Provided data ->
+ + + +

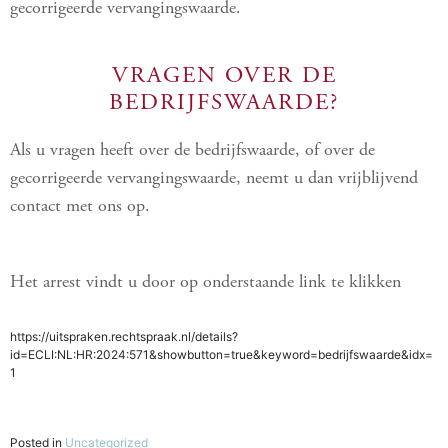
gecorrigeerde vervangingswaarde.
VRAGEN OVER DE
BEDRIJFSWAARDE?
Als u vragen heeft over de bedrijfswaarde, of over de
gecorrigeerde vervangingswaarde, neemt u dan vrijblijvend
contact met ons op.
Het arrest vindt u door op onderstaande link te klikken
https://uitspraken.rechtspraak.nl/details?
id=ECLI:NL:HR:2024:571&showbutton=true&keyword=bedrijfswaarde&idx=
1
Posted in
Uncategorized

+ + + +

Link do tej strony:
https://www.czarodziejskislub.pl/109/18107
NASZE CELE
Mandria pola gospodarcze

+ + + +

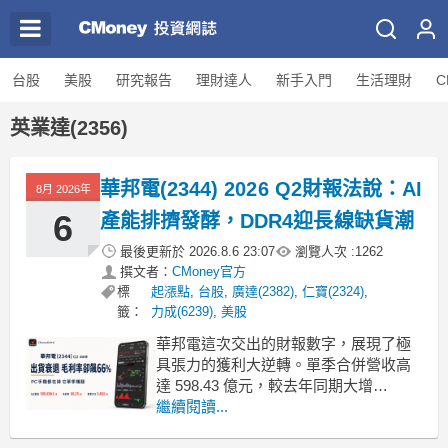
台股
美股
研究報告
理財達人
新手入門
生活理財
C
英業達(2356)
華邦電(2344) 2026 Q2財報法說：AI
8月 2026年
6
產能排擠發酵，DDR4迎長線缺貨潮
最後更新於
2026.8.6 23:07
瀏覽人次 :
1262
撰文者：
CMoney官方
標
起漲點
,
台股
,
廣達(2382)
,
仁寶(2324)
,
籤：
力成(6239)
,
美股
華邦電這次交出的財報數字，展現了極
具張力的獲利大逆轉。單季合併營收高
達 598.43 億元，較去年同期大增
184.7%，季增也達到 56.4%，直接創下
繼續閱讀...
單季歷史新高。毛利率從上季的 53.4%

+ + + +

Write out, from the lines above, only those from the line with "達 598.43 億元，較去年同期大增" to the line with "單季歷史新高。毛利率從上季的 53.4%", exactly as given, including the first and the last.

Task output ->
達 598.43 億元，較去年同期大增
184.7%，季增也達到 56.4%，直接創下
繼續閱讀...
單季歷史新高。毛利率從上季的 53.4%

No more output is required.